Another method of space sailing uses a magnetic sail, formed from electrically-charged cables, to deflect the charged particles and plasma ejected by the sun in order to provide propulsion. These sails could be much lighter than solar sails, as they are simply wires instead of a complete sail, but would have to be much larger to capture the smaller amount of energy found in the solar wind.

Another possibility that is currently undergoing analysis is a system that uses a powerful magnetic coil and plasma to create a magnetically-charged plasma bubble around the spacecraft that would work like a sail without requiring the physical structure of one. This system is still experimental, however, and will still take a great deal of research and development before actual testing can begin.
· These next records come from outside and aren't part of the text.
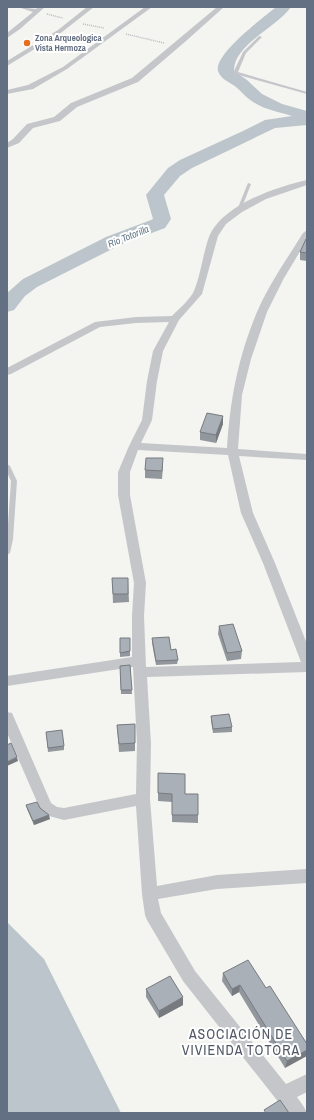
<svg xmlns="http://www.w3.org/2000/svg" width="314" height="1120" font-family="'Archivo Narrow',sans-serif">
  <rect width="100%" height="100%" fill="#f4f4f0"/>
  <polygon fill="#bcc5cc" points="7,922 44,959 121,1113 7,1113"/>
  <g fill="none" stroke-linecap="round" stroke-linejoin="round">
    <path fill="#bcc5cc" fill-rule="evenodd" d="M276 7H291C277 27 233 45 234 71L247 80 262 94 282 104 307 111V125L275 128 192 168 180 176 164 195 171 219 165 228 120 245 37 287 25 296 14 310 7 312V293L23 279 106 237 151 220 153 219 146 195 168 168 180 160 243 131 265 120 292 116C278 112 261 109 249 99 245 96 241 91 236 87 230 82 221 80 218 71 214 54 263 18 276 7Z"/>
    <g stroke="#bbbcbf" stroke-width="1.5" stroke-dasharray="1 1" stroke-linecap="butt">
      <polyline points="47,14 63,18"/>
      <polyline points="83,24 104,28"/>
      <polyline points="126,34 164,43"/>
    </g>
    <g fill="#c4c6ca" fill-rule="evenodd">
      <polygon points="259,36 262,37 246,53 238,72 307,92 307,94 235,74 234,71 243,52"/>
      <polygon points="248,183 251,184 241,210 238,211 237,210"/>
      <polygon points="7,464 10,466 17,481 13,539 10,553 7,555 7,539 11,481 7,472"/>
    </g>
    <g fill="#c4c6ca" fill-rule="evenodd">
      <polygon points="18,7 36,9 38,7 45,7 20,29 7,38 7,33 33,12"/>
      <polygon points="87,7 94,7 62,32 7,66 7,61 58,30"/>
      <polygon points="145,7 152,7 67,69 33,89 7,94 7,90 28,85 63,67"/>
      <polygon points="217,7 224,7 186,41 138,82 77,107 60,121 33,128 19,143 7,148 7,143 13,139 27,124 54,117 71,103 132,78"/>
      <path d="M307 180V185L266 199 242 212 226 224 218 236 202 294 179 320 163 351 157 381 152 420 141 443 227 448C230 400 238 357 257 312 269 284 287 259 303 233L307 230V240L284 278 267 312 251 359 242 395 238 449 307 454V460L239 456 253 513 275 563 307 644V672L147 677 151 744 150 799 157 886 217 875 307 869V883L217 889 158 899 161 913 195 971 286 1084 307 1074V1092L297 1097 304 1107 307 1113H287L183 981 147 920 145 915 142 894 136 806 64 820 49 816 41 811 7 733V712L12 713 51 803 57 807 64 808 136 794 137 744 133 667 7 686V676L132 657V616L134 583 118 495V472L129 446 142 420 147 381 153 351 169 322 136 323 100 327 11 374 7 375V368L95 322 136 317 172 316C179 309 188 301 193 293 200 279 203 253 209 237 222 205 276 187 307 180ZM138 450 228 455 241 513 263 563 301 662 146 667 144 616 146 583 130 495V472Z"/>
    </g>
  </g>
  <g fill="#92979d">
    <polygon points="307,239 307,261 300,260 300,252"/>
    <polygon points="223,416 223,424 216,443 200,440 200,432"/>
    <polygon points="163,466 162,479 145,478 145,470"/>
    <polygon points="112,578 128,578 129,602 113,603"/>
    <polygon points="219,626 242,651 241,659 227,661 218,634"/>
    <polygon points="120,638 130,638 130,656 120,657"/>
    <polygon points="152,638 171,650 178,660 177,664 156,665 152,643"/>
    <polygon points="130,665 132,694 121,694 120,666"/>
    <polygon points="211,716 232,727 232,732 213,733 211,720"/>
    <polygon points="135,724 135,751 119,752 117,725"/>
    <polygon points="46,732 64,746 64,750 48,752"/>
    <polygon points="158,773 185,794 198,815 198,823 172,822 172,802 158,801"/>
    <polygon points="26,805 40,808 50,819 34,825 27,809"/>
    <polygon points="223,973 266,988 307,1044 285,1068 239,992 232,996 222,981"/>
    <polygon points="146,989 183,1005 159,1018 146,997"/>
  </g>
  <g fill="#777b80">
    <polygon points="223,416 223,424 216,443 216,435"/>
    <polygon points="17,757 18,761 7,766 7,762"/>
    <polygon points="49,815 50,819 34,825 33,821"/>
    <polygon points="240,985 239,992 232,996 232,989"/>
    <polygon points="183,997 183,1005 159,1018 159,1011"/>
    <polygon points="307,1050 307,1056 285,1068 287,1061"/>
  </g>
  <g fill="#aab0b7" stroke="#777b80">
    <polygon points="306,239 307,239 307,253 300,252"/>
    <polygon points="207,413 223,416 216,435 200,432"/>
    <polygon points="146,458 163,458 162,471 145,470"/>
    <polygon points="112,578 128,578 128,594 113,594"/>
    <polygon points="233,624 242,651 227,653 219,626"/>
    <polygon points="169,637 171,650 176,649 178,660 156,661 152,638"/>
    <polygon points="120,638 130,638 130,651 120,653"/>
    <polygon points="130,665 132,690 121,690 120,666"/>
    <polygon points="229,714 232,727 213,729 211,716"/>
    <polygon points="135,724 135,743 119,744 117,725"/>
    <polygon points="62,730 64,746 48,748 46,732"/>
    <polygon points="11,743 17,757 7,762 7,745"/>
    <polygon points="158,773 185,774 185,794 198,794 198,815 172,815 172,794 158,793"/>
    <polygon points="37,802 40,808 49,815 33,821 26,805"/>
    <polygon points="248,960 266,988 270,986 307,1044 307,1050 287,1061 240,985 232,989 223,973"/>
    <polygon points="170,976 183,997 159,1011 146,989"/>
    <polygon points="280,1100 289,1113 266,1113 264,1110"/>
  </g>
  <circle fill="#e56f1f" stroke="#fff" stroke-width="1.5" cx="27" cy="43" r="4"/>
  <g text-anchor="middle" stroke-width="4" stroke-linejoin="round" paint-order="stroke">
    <g font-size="9" font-weight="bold" fill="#636f82" stroke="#fff" text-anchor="start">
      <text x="35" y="41">Zona Arqueologica<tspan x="35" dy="10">Vista Hermoza</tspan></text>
    </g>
    <g font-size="10" font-style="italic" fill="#637786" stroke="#fff">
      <text transform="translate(128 236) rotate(-22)" y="4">Rio Totorilla</text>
    </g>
    <g font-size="14" letter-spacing="1" fill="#515967" stroke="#fff">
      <text x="241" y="1039">ASOCIACIÓN DE<tspan x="241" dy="16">VIVIENDA TOTORA</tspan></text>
    </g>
  </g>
  <rect width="314" height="1120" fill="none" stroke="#636f82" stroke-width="16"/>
</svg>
Although the idea of a sail-powered spacecraft is strange, it seems to be highly efficient and feasible, with other ideas for spacecraft propulsion being even stranger.

“This idea, called nuclear pulse propulsion, uses a series of nuclear explosions to propel the spacecraft forward.” (Credit: orbitalvector.com)

Another idea for propelling spacecraft that appeared in the 1950s-60s seems even more bizarre, though it is workable. This idea, called nuclear pulse propulsion, uses a series of nuclear explosions to propel the spacecraft forward. The first version of this design, called Project Orion, launched small directionalized nuclear explosives out the rear of the ship. The explosion would push against a reinforced plate at the ship’s rear and propel it forwards at speeds far in excess of current chemical rockets. A proposed round trip from Earth to Mars would take only four weeks, rather than the 12 months a modern rocket would take. There were many concerns with the system, including concerns about the nuclear fallout caused by launching such a craft, and the Partial Test Ban Treaty ended the project by making nuclear weapons tests in the atmosphere and outer space illegal. So Project Daedalus was proposed, using a similar design and more advanced systems to create and guide fusion reactions, but the technology required is beyond current capabilities.

Another proposed design, known as Project Medusa, worked in a similar way to Daedalus, but launched the nuclear explosive forwards and caught the detonation in a large sail, pulling the craft along instead of pushing it.

Although there is a great deal of potential for these designs, the dangers inherent in nuclear explosions and the legal issues regarding them will likely prevent them from ever making it into development – unless there is an immediate and dire need for them.

Numerous technologies have been proposed for propelling spacecraft, and it is likely that many more will be attempted before a system appears that combines efficiency, speed and cost into a package that makes space travel truly feasible. Although difficulties abound, the human drive to explore and expand will continue to push scientists and inventors to attempt to create the perfect craft to conquer the Final Frontier.